● TEXT PROVIDED:
Episode 8: Eminent Domain:
This land is my land, this land is your land.

Click here to read the Angie's List magazine story

How would you feel if someone wanted to buy the beachfront home your family built decades ago, just so it could be demolished and replaced with luxury townhouses and condos? Would you gladly sell — you’re getting tired of those noisy, crashing waves, anyway — or would you put up a fight, like Long Branch, New Jersey’s Lori Vendetti?

Eminent domain — the government’s constitutional right to take private property for public use as long as the owner is justly compensated — has become quite the controversial subject since 2005’s United States Supreme Court decision in Kelo v. City of New London, in which the justices ruled that eminent domain can be used to transfer property ownership from one private owner to another for redevelopment. Citizens like Vendetti have fought to keep their property (her family built and has owned a home in Long Branch for over 40 years), while some local city councils and developers have argued that purchasing the property is their constitutional right, as the income generated from the redevelopment would make money and create jobs for the community.

● TASK BRIEF: Reproduce the eminent domain text above in full, word for word, from its episode heading through its last sentence.

● INPUT DATA:
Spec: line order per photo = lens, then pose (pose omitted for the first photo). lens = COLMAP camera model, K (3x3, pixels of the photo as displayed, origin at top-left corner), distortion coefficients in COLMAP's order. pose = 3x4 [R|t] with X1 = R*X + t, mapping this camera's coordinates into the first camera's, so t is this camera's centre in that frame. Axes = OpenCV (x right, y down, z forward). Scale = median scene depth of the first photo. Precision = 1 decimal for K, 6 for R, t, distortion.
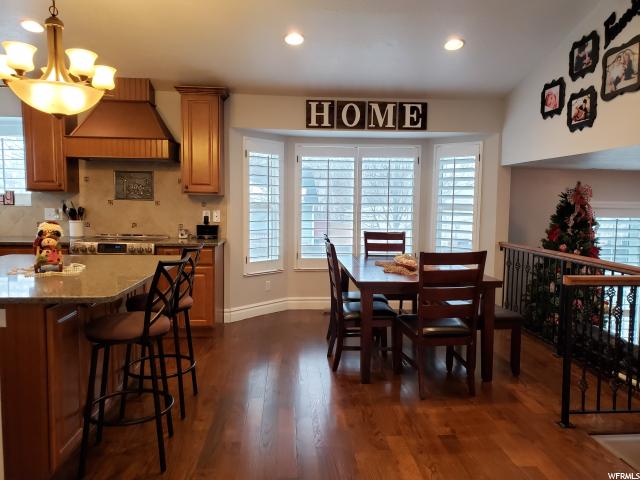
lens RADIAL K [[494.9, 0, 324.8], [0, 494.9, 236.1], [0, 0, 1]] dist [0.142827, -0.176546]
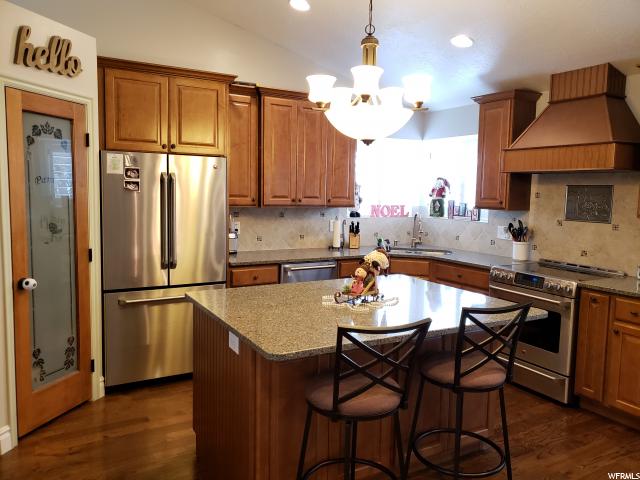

● ANSWER SPACE:
Episode 8: Eminent Domain:
This land is my land, this land is your land.

Click here to read the Angie's List magazine story

How would you feel if someone wanted to buy the beachfront home your family built decades ago, just so it could be demolished and replaced with luxury townhouses and condos? Would you gladly sell — you’re getting tired of those noisy, crashing waves, anyway — or would you put up a fight, like Long Branch, New Jersey’s Lori Vendetti?

Eminent domain — the government’s constitutional right to take private property for public use as long as the owner is justly compensated — has become quite the controversial subject since 2005’s United States Supreme Court decision in Kelo v. City of New London, in which the justices ruled that eminent domain can be used to transfer property ownership from one private owner to another for redevelopment. Citizens like Vendetti have fought to keep their property (her family built and has owned a home in Long Branch for over 40 years), while some local city councils and developers have argued that purchasing the property is their constitutional right, as the income generated from the redevelopment would make money and create jobs for the community.